Orin Kerr’s article, “Fourth Amendment Seizures of Computer Data,” is in the Yale Law Journal, 119:700 2010, and is available online. Here is the abstract:
What does it mean to “seize” computer data for Fourth Amendment purposes? Does copying data amount to a seizure, and if so, when? This Article argues that copying data “seizes” it under the Fourth Amendment when copying occurs without human observation and interrupts the stream of possession or transmission. It offers this position by reaching back to the general purposes of regulating seizures in Fourth Amendment law and then applying those functions to the new environment of computers. The test prevents the government from copying data without regulation and yet also meets and answers the objections that have puzzled scholars and made it difficult to apply the old definition of seizures in the new computer environment.

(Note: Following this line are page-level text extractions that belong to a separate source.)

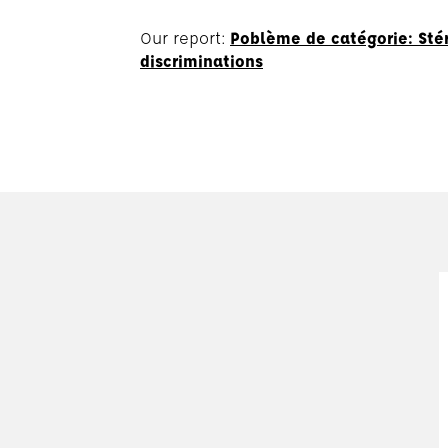
Our report:
Poblème de catégorie: Stér
discriminations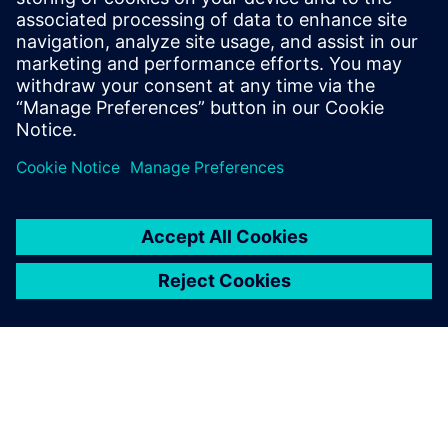
Allowing for model exchange
internally as well as with
Delphi’s customers,
Simcenter Amesim meets our
needs well.
Vincent Pichon, Solenoid Injector Simulation Manager,
Delphi Technical R&D Center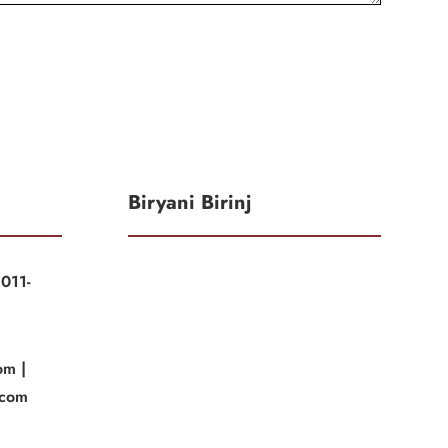
Biryani Birinj
011-
|
om |
.com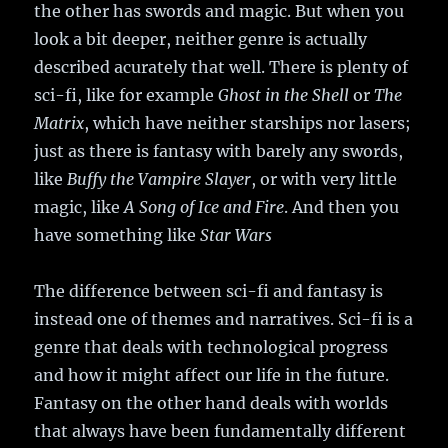
the other has swords and magic. But when you
look a bit deeper, neither genre is actually
described acurately that well. There is plenty of
sci-fi, like for example
Ghost in the Shell
or
The
Matrix
, which have neither starships nor lasers;
just as there is fantasy with barely any swords,
like
Buffy the Vampire Slayer
, or with very little
magic, like
A Song of Ice and Fire
. And then you
have something like
Star Wars
The difference between sci-fi and fantasy is
instead one of themes and narratives. Sci-fi is a
genre that deals with technological progress
and how it might affect our life in the future.
Fantasy on the other hand deals with worlds
that always have been fundamentally different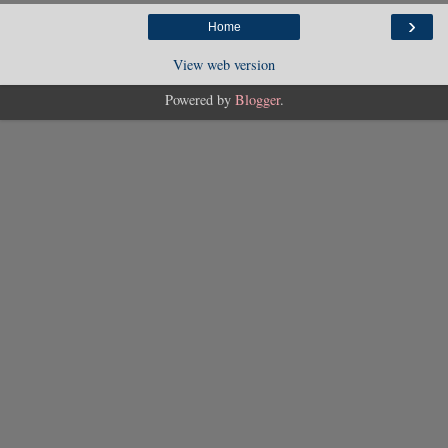
›
Home
View web version
Powered by
Blogger
.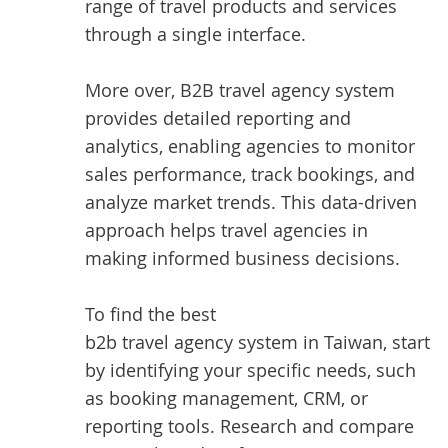
range of travel products and services
through a single interface.
More over, B2B travel agency system
provides detailed reporting and
analytics, enabling agencies to monitor
sales performance, track bookings, and
analyze market trends. This data-driven
approach helps travel agencies in
making informed business decisions.
To find the best
b2b travel agency system in Taiwan
, start
by identifying your specific needs, such
as booking management, CRM, or
reporting tools. Research and compare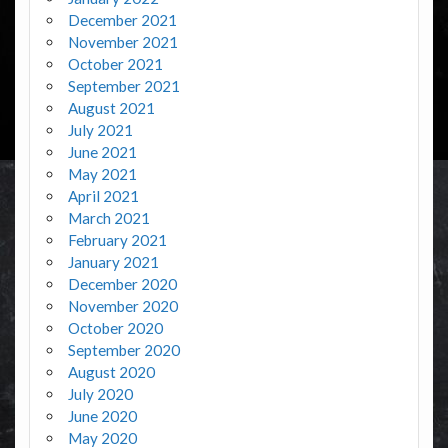
December 2021
November 2021
October 2021
September 2021
August 2021
July 2021
June 2021
May 2021
April 2021
March 2021
February 2021
January 2021
December 2020
November 2020
October 2020
September 2020
August 2020
July 2020
June 2020
May 2020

This article reflects a change in Orin’s thinking, as he forthrightly notes:
Finally, this Article acknowledges a change in my own thinking. A few years ago, I argued that mere copying should not be considered a Fourth Amendment seizure.8 I acknowledged that copying ordinarily will be regulated by the Fourth Amendment. To my mind, however, copying was at most regulated by the restrictions on searches rather than seizures, and those restrictions were limited to copying that interfered with the operation of the machine from which the copy was made. I have now concluded that my prior approach was wrong. My earlier approach did not recognize the importance of access to data in the regulation of government evidence collection. Further, my earlier approach did not appreciate that a middle ground was possible to avoid some of the overbroad results that seem to follow from labeling copying a seizure. This Article identifies the new middle ground and explains why I now reject my earlier view.